O QUE NÓS
LEMBRAMOS!
A SENHORA MERKEL JÁ SE ESQUECEU
Porque a memória é essencial
Em 1953, há menos de 60 anos - apenas uma geração - a Alemanha de Konrad
Adenauer entrou em default, falência, ficou kaput, ou seja, ficou sem
dinheiro para fazer mover a actividade económica do país. Tal qual como a
Grécia actualmente.
A Alemanha negociou 16 mil milhões de marcos em dívidas de 1920 que
entraram em incumprimento na década de 30 após o colapso da bolsa em
Wall Street.
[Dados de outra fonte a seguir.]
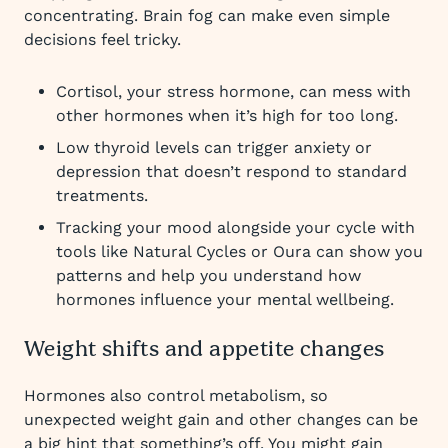
concentrating. Brain fog can make even simple
decisions feel tricky.
Cortisol, your stress hormone, can mess with
other hormones when it’s high for too long.
Low thyroid levels can trigger anxiety or
depression that doesn’t respond to standard
treatments.
Tracking your mood alongside your cycle with
tools like Natural Cycles or Oura can show you
patterns and help you understand how
hormones influence your mental wellbeing.
Weight shifts and appetite changes
Hormones also control metabolism, so
unexpected weight gain and other changes can be
a big hint that something’s off. You might gain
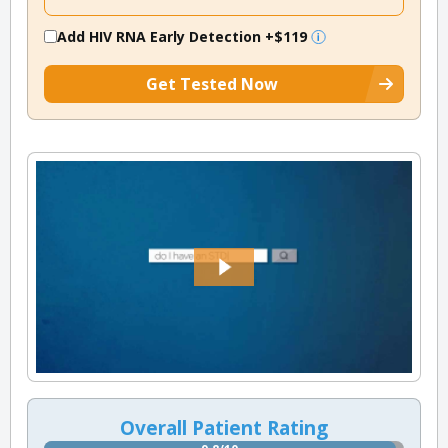
Add HIV RNA Early Detection
+$119
Get Tested Now
Overall Patient Rating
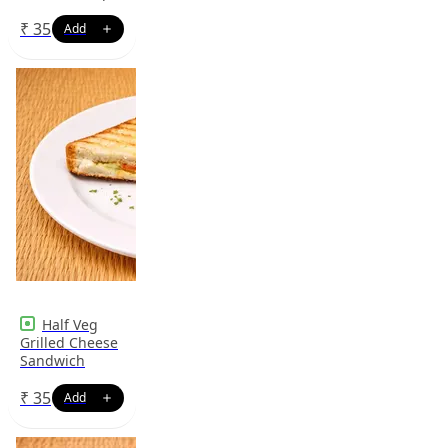
₹
35
Half Veg
Grilled Cheese
Sandwich
₹
35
O dinheiro tinha-lhe sido emprestado pelos EUA, pela França
e pelo Reino Unido.
Outros 16 mil milhões de marcos diziam respeito a empréstimos dos EUA no
pós-guerra, no âmbito do Acordo de Londres sobre as Dívidas Alemãs
(LDA), de 1953. O total a pagar foi reduzido 50%, para cerca de 15 mil
milhões de marcos, por um período de 30 anos, o que não teve quase
impacto na crescente economia alemã.
O resgate alemão foi feito por um conjunto de países que incluíam a
Grécia, a Bélgica, o Canadá, Ceilão, a Dinamarca, França, o Irão, a
Irlanda, a Itália, o Liechtenstein, o Luxemburgo, a Noruega, o
Paquistão, a Espanha, a Suécia, a Suíça, a África do Sul, o Reino Unido,
a Irlanda do Norte, os EUA e a Jugoslávia.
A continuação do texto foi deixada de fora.